Alien_AngelJerome McGann THE POET EDGAR ALLAN POE Alien angel
256pp. Harvard University Press. £18.95 (US $24.95)
978 0 674 41666 6

In October 2014, the city of Boston unveiled a statue in honour of a native son it had long neglected. During Edgar Allan Poe’s short lifetime (1809–49), most of it spent in Virginia, Baltimore and New York, there was little love lost between Boston’s poète maudit and his contemporaries. Ralph Waldo Emerson, as Jerome McGann reminds us in his powerful revisionist study, The Poet Edgar Allan Poe: Alien angel, referred to Poe as “the jingle-man”, and told a friend he could “see nothing in ‘The Raven’”. Poe, in his turn, dismissed the reigning Boston poets as “Frogpondians”, croaking their moral fables. The new bronze statue near Boston Common, which presents us with a striding Poe, a huge raven at his side, who carries under his billowing cloak a suitcase bulging with manuscripts, is thus a telling index to a shift in poetic taste. According to a recent article in the New York Times, Poe’s poetry is now very popular among college students: “When you repress something”, Peter Jeffreys, an English professor at Suffolk University, writes, “it eventually returns to haunt you – and quite often with a vengeance”.

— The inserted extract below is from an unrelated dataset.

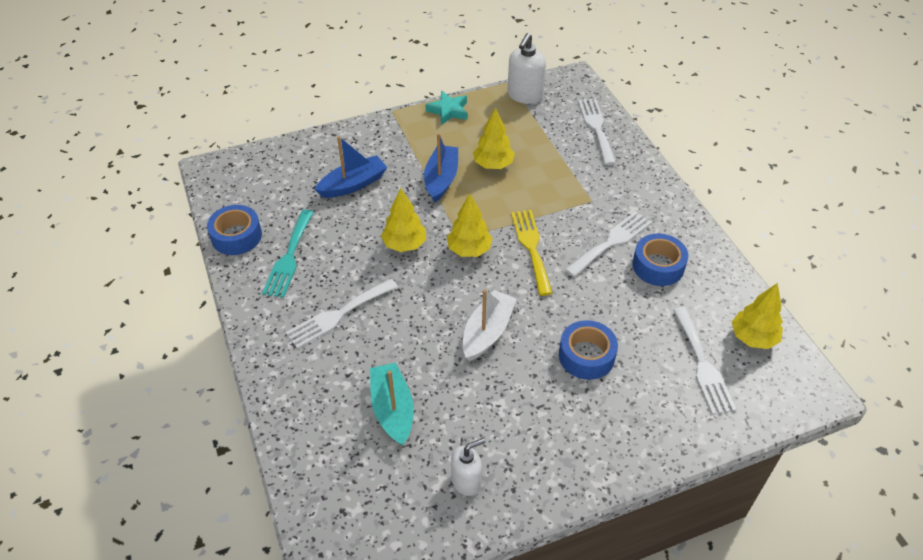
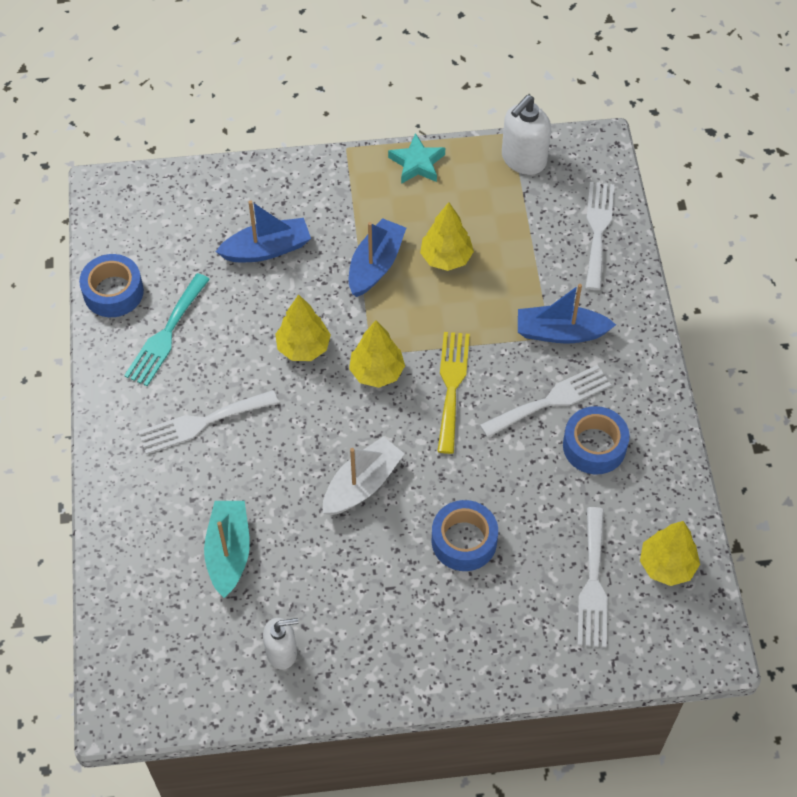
camera: 15 degrees right, 10 degrees up
(598, 196) = (560, 332): none -> blue boat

The “repressed”, in this case, may well be the unique sound structure of Poe’s verse – a sound structure built on the very particular rhythms and rhyme that so enchanted French poets of the nineteenth century from Charles Baudelaire and Stéphane Mallarmé to Paul Valéry, but which early Modernists rejected almost en masse as superficial and histrionic. “An enthusiasm for Poe”, Henry James declared, “is the mark of a decidedly primitive stage of reflection.” Walt Whitman called the poems “electric lights of imaginative literature, brilliant and dazzling, but with no heat”. Yeats wrote to his artist friend William Horton, “I do not know why you or indeed anybody should want to illustrate Poe . . . . I admire a few lyrics of his extremely and a few pages of his prose, chiefly in his critical essays, which are sometimes profound. The rest of him seems to be vulgar and commonplace . . . .” Poe parodies were legion.